▶ Task requirements
a: According to the Checkmarx One release notes, to which version has the SAST engine been upgraded?
b: Continue the Checkmarx One release notes from the end of their last sentence.

- Checkmarx Documentation
- Checkmarx One
- Release Notes
- Version 3.23 (Early Access)
Version 3.23 (Early Access)
Multi-Tenant release date: October 6, 2024
Warning
The content and dates of these Release Notes are provisional and subject to change.
All new features, enhancements, and resolved issues will be available upon version deployment in the multi-tenant environment, unless explicitly stated otherwise in the respective section's sub-heading.
New features and enhancements
New Code Retention Controls
We have developed two related features that enhance code privacy and result clarity:
Delete Code After Scan: The entire source code is removed once a scan is completed. While scan results remain visible, clicking on a result will not display the source code.
Keep Code Snippets: Only a few relevant lines of code related to each result are stored and shown when a result is clicked.
Currently, these features are controlled by feature flags with no option for user-driven activation or deactivation.
New 'Detection Date' Column in Results Viewer
We have introduced a Detection Date column, displaying the date each vulnerability was detected. This column is sortable and includes a filter option to help users easily manage and view vulnerability timelines.
SAST Engine Upgrade
The SAST engine in Checkmarx One has been upgraded to version 9.6.7. To discover all the new features and updates in the latest version, refer to this page.
SCA updates
Private Packages
We now identify private and unresolved packages in the scanned project. Private Packages are shown in the SCA Results > Packages tab.

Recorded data
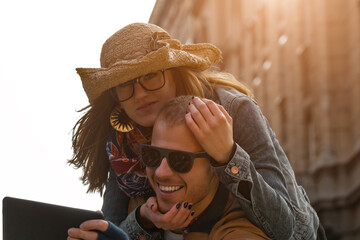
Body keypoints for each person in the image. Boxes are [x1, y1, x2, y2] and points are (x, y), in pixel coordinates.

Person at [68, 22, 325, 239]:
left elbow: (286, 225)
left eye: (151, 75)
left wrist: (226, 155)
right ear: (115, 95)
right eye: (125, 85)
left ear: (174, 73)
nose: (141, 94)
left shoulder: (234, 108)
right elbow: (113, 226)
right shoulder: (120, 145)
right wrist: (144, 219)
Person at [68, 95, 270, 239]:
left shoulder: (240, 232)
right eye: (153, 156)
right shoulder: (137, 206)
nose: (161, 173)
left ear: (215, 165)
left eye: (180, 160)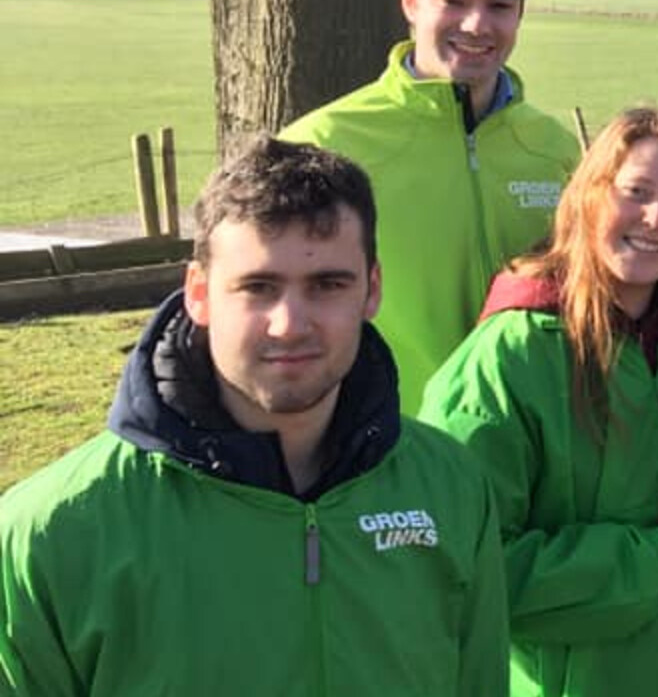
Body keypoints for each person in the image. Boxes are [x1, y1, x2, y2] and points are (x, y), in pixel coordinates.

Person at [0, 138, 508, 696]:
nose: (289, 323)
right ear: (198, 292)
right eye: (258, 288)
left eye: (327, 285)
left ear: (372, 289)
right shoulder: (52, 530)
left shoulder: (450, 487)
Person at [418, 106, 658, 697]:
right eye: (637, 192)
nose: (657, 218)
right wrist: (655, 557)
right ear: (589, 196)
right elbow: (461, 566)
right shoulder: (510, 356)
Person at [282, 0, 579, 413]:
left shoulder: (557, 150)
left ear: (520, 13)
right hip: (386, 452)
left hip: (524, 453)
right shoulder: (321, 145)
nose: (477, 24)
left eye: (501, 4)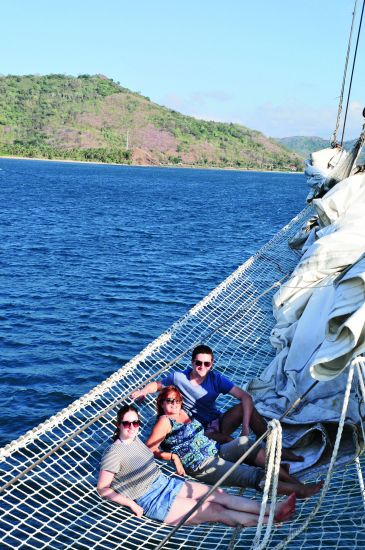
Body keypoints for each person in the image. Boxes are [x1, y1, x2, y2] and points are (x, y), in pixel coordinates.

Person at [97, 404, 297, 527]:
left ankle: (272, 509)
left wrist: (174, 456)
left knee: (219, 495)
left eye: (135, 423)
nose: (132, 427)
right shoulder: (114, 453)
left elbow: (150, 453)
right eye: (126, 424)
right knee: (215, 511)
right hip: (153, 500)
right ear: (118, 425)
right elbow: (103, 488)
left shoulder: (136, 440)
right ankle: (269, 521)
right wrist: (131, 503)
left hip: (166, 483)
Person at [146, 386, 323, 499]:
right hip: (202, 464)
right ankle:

* * *

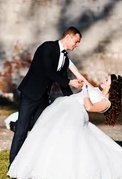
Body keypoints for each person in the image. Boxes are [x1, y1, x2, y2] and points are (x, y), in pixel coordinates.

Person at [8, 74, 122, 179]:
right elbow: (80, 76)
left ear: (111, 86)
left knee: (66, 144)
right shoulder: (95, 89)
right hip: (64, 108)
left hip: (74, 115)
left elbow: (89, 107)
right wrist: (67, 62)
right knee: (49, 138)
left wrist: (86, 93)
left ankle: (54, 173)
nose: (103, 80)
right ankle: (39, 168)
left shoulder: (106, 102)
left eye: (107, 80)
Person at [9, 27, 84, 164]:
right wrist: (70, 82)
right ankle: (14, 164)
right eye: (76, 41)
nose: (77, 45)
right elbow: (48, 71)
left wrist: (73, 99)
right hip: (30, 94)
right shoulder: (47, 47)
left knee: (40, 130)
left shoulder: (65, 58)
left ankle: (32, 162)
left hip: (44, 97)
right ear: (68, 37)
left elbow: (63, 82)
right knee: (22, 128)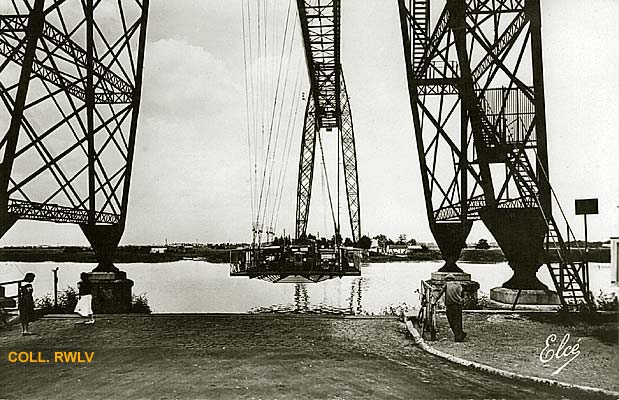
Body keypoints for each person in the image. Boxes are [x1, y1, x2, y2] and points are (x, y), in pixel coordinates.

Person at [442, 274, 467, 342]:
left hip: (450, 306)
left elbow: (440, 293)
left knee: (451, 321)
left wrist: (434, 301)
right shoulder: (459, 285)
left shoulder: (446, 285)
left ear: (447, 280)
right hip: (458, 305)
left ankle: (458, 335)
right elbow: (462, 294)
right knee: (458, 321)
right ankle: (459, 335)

==

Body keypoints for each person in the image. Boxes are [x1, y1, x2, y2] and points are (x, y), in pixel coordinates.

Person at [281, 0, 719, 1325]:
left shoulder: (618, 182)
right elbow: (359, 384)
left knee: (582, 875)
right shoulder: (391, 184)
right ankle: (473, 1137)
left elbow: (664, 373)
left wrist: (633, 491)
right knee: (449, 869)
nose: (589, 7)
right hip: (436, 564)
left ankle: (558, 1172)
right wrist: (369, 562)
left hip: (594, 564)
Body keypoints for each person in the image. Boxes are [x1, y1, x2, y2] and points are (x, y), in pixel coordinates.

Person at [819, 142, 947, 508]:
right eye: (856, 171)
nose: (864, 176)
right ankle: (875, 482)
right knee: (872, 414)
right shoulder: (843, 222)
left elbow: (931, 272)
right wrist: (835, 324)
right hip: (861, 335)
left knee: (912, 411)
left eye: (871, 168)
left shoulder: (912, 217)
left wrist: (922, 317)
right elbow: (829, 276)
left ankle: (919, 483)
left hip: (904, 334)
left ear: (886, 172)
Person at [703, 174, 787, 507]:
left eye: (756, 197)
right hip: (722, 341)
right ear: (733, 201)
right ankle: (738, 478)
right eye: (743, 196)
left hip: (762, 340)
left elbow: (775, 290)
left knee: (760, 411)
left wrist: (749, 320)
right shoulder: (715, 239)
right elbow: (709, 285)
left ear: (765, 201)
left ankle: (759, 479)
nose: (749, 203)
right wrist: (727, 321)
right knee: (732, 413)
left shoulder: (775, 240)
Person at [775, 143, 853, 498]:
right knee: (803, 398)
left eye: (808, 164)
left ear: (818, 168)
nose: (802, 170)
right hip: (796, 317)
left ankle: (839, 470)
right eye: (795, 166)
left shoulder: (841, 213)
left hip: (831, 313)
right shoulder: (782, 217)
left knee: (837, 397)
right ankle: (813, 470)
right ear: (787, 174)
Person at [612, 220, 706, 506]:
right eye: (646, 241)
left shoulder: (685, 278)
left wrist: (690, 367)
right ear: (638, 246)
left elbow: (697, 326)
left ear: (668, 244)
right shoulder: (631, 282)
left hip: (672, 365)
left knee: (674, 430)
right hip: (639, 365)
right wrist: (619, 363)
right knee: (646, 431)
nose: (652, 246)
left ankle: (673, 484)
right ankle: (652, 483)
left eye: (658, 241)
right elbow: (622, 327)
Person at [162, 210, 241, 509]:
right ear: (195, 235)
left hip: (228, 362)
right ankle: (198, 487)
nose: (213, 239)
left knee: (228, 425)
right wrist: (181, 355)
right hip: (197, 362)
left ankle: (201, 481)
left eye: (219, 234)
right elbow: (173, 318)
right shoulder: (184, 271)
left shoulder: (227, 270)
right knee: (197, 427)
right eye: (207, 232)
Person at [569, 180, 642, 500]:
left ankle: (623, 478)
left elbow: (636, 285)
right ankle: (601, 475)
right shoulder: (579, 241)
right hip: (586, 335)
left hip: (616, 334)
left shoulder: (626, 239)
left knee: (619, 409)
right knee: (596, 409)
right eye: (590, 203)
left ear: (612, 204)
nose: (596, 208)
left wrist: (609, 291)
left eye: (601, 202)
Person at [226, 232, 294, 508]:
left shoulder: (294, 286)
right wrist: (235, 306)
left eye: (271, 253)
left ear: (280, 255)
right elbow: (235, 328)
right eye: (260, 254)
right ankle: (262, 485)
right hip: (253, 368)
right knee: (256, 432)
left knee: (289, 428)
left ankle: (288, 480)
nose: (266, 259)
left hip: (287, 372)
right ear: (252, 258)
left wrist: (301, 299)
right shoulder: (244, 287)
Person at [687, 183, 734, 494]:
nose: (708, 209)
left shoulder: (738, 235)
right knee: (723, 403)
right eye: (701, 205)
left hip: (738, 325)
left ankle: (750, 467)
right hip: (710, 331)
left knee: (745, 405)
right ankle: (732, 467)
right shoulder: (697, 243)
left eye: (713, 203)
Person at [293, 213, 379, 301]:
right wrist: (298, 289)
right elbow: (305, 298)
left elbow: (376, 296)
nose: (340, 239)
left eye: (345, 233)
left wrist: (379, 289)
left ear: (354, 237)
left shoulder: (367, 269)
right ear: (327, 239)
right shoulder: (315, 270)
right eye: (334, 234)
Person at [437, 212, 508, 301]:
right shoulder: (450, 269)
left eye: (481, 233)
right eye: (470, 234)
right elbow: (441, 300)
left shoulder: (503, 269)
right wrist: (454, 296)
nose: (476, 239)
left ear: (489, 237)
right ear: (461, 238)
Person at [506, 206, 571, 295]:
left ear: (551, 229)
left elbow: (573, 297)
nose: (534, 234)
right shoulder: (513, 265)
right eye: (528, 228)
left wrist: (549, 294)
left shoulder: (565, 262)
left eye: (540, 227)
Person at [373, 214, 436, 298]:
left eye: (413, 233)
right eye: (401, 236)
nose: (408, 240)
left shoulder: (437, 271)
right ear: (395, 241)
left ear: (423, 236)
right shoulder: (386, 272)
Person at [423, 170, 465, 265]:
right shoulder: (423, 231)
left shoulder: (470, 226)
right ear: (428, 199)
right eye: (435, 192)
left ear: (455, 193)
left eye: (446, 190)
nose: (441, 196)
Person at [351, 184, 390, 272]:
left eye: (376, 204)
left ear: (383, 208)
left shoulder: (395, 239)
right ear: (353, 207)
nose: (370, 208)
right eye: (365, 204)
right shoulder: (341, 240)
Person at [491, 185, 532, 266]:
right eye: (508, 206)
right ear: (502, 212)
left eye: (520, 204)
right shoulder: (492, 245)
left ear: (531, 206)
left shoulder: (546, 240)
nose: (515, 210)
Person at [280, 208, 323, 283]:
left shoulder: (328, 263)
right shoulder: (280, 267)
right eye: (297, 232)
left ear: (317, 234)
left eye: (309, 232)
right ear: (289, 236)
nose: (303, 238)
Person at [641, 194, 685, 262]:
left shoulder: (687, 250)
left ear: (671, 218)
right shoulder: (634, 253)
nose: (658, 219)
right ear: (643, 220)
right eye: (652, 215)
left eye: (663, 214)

▶ Responses
a: Version 9.6.7.

b:
Notice
A “private package” is a package or library developed in-house that is being used across the organization. For example, a logging library that was developed in-house and is used by several different projects. These packages are only visible to the specific collaborators/teams that were granted access.
Resolved issues
Failed to download the PDF report due to the error: “Something went wrong – failed to generate report.”
The
Scan-Summary
API was returning a negative number of findings.Traditional Chinese characters were masked in the project report.
The DAST scan initiated from Checkmarx One was throwing DOM errors.
Attack Vector was throwing errors.
API security scans returned duplicate vulnerabilities when pagination was configured to display 10 items per page.
The
POST /repos-manager/project-conversion
API call remained in an ongoing state indefinitely.Packages with malicious risks or Suspected Malware were experiencing an infinite loading issue.
It was required to add retry to publish messages on SCA services.
The scan of the SBOM CycloneDX version 1.2 returned no results.
Two different versions of jackson-databind were reported in same module though only one version appeared in the pom.xml.